Sur l’escarpement de la falaise, les pins d’Alep argentés se tordent en offrande au soleil, leur fragrance ambrée danse dans l’air marin, ravit mon âme qui se surprend à respirer. Mon inspiration se prolonge, mon expiration se prolonge.
Le chant du vent et de la mer se répondent.
Le mistral aère ma tête, délite mes tensions, dépoussière mes chairs. Une grande expiration, bouche ouverte, évacue le reste de ma nervosité.
Le chant du vent et de la mer parfois se confondent…me bercent
A l’entrée du port, une ronde de rochers affleure, danse et bruisse d’écume…En cette fin de matinée, le scintillement de la Méditerranée crépite d’énergie et les pépites de bonheur virevoltent autour du promeneur désinvolte qui s’attarde sur le sentier côtier.
Elfes et ondines m’appellent.
Dans l’eau émeraude, je me glisse, la fraîcheur saisit mes muscles un instant, mais après quelques brassées dans la douceur du fluide, je m’acclimate, me délecte de me faufiler dans les ondes pures qui m’enveloppent et me délassent. Le Massif de l’Estaque se reflète et les transparences miroitent, dilatent mon plaisir…Je me sens bien.

PROBLÈME POSÉ A ->
D'après l'extrait du document, quel massif se reflète dans l'eau émeraude ?

ENREGISTREMENTS EXTRAITS ->
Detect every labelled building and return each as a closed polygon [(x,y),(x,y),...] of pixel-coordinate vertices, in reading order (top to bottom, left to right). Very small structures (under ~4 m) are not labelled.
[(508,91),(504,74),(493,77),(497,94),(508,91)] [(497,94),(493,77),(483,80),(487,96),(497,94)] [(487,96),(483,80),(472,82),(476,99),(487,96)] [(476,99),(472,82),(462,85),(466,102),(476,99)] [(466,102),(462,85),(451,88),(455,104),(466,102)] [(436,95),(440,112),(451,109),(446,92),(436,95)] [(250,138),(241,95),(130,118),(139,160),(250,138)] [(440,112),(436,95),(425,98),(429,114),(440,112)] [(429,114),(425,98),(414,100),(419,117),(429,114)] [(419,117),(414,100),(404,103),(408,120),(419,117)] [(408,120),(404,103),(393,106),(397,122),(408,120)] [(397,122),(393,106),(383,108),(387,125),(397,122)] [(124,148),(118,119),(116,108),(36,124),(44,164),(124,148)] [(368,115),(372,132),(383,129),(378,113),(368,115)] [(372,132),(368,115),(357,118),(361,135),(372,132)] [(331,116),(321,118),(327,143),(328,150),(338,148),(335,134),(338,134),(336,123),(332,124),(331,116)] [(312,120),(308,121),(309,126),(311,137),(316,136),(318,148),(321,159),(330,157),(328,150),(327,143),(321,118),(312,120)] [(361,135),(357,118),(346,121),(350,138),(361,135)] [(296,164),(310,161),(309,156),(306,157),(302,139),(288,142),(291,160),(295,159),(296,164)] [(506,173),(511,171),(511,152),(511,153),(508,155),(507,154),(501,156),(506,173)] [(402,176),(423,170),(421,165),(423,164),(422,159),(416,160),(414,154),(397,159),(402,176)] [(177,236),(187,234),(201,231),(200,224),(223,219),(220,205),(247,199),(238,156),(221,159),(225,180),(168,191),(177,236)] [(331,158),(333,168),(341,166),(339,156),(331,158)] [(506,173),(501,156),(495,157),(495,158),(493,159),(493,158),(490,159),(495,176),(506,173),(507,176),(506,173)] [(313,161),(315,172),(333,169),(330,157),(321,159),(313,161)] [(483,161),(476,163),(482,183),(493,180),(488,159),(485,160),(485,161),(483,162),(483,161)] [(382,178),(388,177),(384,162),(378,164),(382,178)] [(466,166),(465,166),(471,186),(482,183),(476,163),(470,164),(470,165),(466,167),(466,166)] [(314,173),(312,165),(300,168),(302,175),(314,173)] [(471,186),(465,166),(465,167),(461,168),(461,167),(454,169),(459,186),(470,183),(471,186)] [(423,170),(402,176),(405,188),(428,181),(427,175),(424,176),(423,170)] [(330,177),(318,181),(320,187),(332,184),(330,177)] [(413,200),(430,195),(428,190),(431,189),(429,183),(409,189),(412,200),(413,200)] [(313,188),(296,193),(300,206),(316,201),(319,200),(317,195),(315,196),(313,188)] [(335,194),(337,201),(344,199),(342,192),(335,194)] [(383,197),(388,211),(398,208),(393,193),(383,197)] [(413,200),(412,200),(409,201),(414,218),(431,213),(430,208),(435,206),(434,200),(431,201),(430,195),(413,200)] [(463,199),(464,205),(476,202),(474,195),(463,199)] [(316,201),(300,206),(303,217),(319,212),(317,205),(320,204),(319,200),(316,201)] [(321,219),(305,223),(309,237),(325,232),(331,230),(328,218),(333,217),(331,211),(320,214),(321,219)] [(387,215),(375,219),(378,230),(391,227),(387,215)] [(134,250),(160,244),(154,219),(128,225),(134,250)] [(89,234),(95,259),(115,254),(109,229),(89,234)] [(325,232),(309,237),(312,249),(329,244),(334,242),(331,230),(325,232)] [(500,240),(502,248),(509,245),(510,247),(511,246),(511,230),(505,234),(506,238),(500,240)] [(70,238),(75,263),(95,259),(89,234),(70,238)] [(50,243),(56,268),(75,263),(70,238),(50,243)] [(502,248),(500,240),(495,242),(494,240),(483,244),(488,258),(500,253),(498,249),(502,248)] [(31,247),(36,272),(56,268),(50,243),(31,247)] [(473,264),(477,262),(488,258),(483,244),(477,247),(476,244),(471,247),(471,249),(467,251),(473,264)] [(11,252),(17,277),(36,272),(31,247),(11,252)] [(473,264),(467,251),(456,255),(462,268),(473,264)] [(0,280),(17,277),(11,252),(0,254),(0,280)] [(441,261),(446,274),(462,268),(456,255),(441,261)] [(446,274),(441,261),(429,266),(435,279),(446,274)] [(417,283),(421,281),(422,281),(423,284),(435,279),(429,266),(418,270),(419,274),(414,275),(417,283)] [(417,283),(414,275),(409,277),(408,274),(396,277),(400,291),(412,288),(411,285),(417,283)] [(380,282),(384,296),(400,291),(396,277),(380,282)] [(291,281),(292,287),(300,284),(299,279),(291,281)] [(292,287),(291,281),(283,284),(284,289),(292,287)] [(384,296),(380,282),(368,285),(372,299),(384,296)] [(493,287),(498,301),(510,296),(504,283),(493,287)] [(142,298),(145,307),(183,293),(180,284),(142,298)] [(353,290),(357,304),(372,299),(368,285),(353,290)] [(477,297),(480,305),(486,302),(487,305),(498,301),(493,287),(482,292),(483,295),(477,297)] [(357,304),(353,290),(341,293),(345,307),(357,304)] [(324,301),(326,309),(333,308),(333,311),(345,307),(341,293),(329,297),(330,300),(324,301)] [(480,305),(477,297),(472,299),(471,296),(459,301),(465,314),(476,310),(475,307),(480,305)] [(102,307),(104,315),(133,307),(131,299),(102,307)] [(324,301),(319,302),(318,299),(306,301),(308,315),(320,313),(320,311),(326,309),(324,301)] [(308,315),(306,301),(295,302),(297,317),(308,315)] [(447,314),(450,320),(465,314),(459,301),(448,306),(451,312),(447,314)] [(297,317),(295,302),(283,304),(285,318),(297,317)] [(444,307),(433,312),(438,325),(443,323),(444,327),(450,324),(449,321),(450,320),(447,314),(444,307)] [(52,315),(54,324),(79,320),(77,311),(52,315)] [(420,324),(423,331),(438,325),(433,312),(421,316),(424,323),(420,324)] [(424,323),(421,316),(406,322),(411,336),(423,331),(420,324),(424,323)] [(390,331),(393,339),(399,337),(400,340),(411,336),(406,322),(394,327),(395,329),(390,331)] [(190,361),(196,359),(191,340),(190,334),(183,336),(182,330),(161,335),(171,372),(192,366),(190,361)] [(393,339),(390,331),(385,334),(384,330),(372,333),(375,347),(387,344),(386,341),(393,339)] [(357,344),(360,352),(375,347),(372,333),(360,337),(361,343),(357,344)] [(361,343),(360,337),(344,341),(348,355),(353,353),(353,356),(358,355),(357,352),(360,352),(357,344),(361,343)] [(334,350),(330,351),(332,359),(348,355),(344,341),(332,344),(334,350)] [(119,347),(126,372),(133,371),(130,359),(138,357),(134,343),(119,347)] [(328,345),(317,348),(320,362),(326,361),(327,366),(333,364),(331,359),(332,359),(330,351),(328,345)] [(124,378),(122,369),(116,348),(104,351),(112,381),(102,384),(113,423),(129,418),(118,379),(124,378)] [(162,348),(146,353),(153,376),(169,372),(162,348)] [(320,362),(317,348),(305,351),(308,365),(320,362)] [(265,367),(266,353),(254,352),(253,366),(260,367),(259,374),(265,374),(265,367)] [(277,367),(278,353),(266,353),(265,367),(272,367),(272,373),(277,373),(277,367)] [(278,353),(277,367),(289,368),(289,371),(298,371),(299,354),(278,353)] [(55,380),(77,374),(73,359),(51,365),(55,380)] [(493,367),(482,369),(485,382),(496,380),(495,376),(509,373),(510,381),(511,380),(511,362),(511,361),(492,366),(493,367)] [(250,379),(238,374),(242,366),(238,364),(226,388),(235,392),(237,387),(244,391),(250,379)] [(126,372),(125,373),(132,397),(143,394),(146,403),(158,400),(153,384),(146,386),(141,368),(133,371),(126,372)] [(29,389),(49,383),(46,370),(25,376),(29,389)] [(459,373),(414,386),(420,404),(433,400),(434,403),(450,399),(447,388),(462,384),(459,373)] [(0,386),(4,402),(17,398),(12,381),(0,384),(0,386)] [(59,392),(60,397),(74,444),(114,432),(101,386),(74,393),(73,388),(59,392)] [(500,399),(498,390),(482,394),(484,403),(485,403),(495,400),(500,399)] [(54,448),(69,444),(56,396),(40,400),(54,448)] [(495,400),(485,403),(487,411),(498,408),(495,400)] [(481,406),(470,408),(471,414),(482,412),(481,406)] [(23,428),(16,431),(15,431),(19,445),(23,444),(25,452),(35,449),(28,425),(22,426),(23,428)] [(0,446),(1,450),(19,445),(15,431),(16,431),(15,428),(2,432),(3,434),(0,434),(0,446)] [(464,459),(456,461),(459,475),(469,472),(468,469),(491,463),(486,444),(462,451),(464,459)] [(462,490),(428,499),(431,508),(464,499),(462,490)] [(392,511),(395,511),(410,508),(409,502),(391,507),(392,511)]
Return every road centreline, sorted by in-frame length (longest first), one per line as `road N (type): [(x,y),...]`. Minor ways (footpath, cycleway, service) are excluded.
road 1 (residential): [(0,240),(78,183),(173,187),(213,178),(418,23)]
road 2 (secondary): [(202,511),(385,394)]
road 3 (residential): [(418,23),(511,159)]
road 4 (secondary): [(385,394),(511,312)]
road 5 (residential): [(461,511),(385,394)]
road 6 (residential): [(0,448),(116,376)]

PROBLÈME POSÉ B ->
Renvoyez chaque ligne des enregistrements où figure le mot « residential ».

RÉPONSE COMPLÈTE A ->
Le Massif de l'Estaque.

RÉPONSE COMPLÈTE B ->
road 1 (residential): [(0,240),(78,183),(173,187),(213,178),(418,23)]
road 3 (residential): [(418,23),(511,159)]
road 5 (residential): [(461,511),(385,394)]
road 6 (residential): [(0,448),(116,376)]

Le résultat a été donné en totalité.